Oversized rings in wind turbines are regarded as crucial components because they often serve as the main load-bearing and connector structures. Surface defects on these rings can disrupt the normal operation of the entire unit. Detecting surface defects on oversized rings in wind turbine generators (WTGs) is highly challenging due to the huge ring size and small target defects, which will cause the detection process to be very time-consuming and difficult to achieve the expected accuracy. To address this challenge, we propose a new lightweight multiscale high-efficiency detector (LMHD) that balances accuracy and model size. The framework utilizes RepViT as the detection backbone and incorporates a bi-directional feature pyramid network (BiFPN) in the neck to achieve bi-directional feature transfer and aggregation. Additionally, it includes a new lightweight, efficient, multi-scale cross-stage partition module called the Diverse View Group Shuffle Cross Stage Partial Network (DVOV-GSCSPM), which employs a rational architecture and multiscale information fusion to ensure that the overall model is lightweight while maintaining a rich gradient flow. Self-Calibrated Convolutions (SCConv) and Efficient Local Attention (ELA) modules are introduced into the neck network to reduce computational complexity and the number of parameters while ensuring model accuracy. Ultimately, we incorporate the Powerful-IoUv2 loss function to enhance the rate of model convergence and generalization capabilities. The model is experimentally validated on the public dataset NEU-DET, achieving a detection accuracy of 87.0% with 70.4 frames per second (FPS).

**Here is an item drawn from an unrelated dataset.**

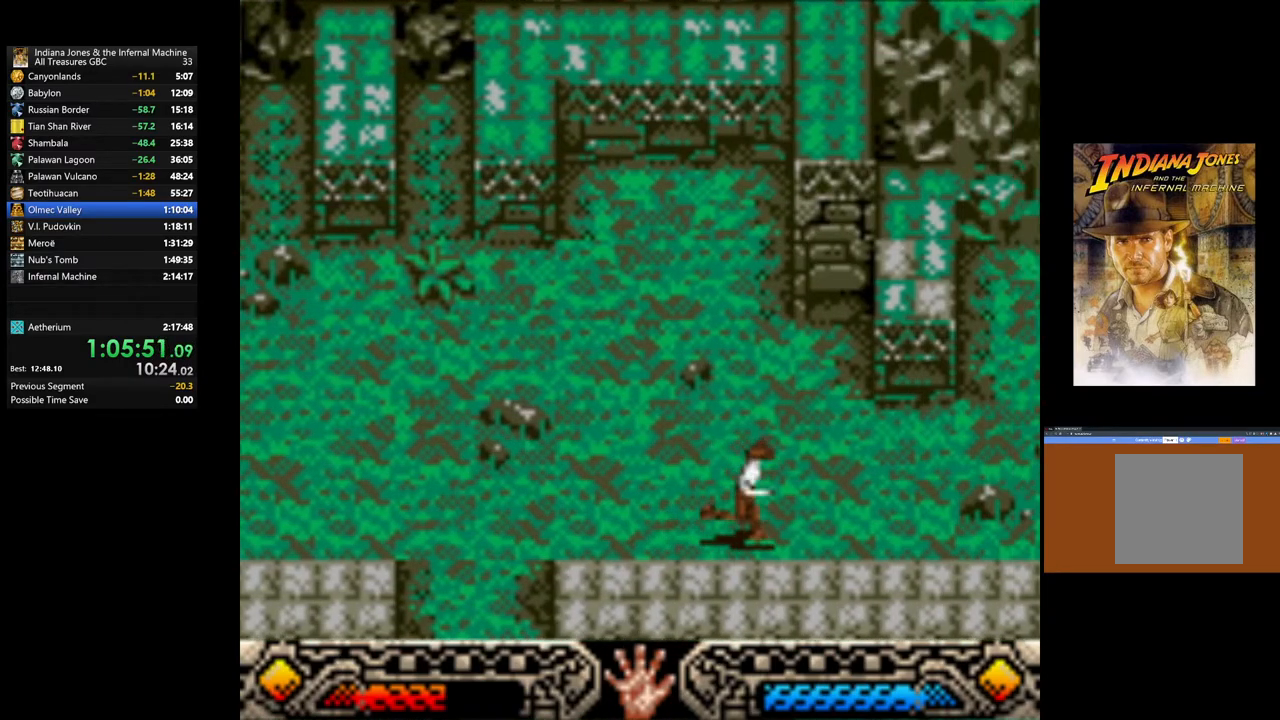
{"buttons": [], "left_stick": "right", "right_stick": "center", "events": []}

Citation: Liu J, Zhang L, Chen S, Wang Y, Wu B, Dong J (2025) A real-time end-to-end detector for detecting surface defects on oversized rings. PLoS One 20(8): e0330031. https://doi.org/10.1371/journal.pone.0330031

Editor: Van Thanh Tien Nguyen, Industrial University of Ho Chi Minh City, VIETNAM

Received: September 27, 2024; Accepted: July 24, 2025; Published: August 12, 2025

Copyright: © 2025 Liu et al. This is an open access article distributed under the terms of the Creative Commons Attribution License, which permits unrestricted use, distribution, and reproduction in any medium, provided the original author and source are credited.

Data Availability: All the experimental data in this study are from the Northeast University Steel Public Dataset (https://aistudio.baidu.com/datasetdetail/195425).

Funding: This study was jointly supported by the Industry-University-Research Pre-Research Fund Project (Pre-Research Phase) of Zhangjiagang Science and Technology Bureau (Research on Surface Defects Detection Techniques of Annular Components of Rotor Chamber of Ultra-High-Power Wind Turbine Generator), Fund No. ZKYY2316, and the Jiangsu Graduate Students' Scientific Research and Practical Innovation Program, Project Approval No. SJCX24_2475. One of the funders of the project in this research article provided us with financial support and test sites in the study.

Competing interests: All authors disclosed no relevant relationships.

1. Introduction

Currently, the world is vigorously developing clean energy, and wind energy represents the most mature technology in this field, with significant large-scale development potential and commercial prospects. Oversized rings are crucial components of wind turbines for carrying and connecting. They must meet long-term service requirements, typically exceeding 20 years [1]. During the molding process, near-surface defects like porosity, cracks, inclusions, and folds are easily produced. These defects directly impact the service performance and lifespan of the components. To ensure product quality, it is essential to conduct defect detection on these ring parts. Presently, manual inspection remains the primary method for detecting surface defects on ring parts. However, manual inspection results are often influenced by inspectors subjectivity, leading to visual fatigue and potential errors. Manual inspection is prone to oversight, misidentification, and lacks consistency in results.

Moreover, due to the large size of these ring parts, manual inspection efficiency is relatively low. Therefore, there is a need to automate the detection of surface defects on oversized rings using computer vision technology.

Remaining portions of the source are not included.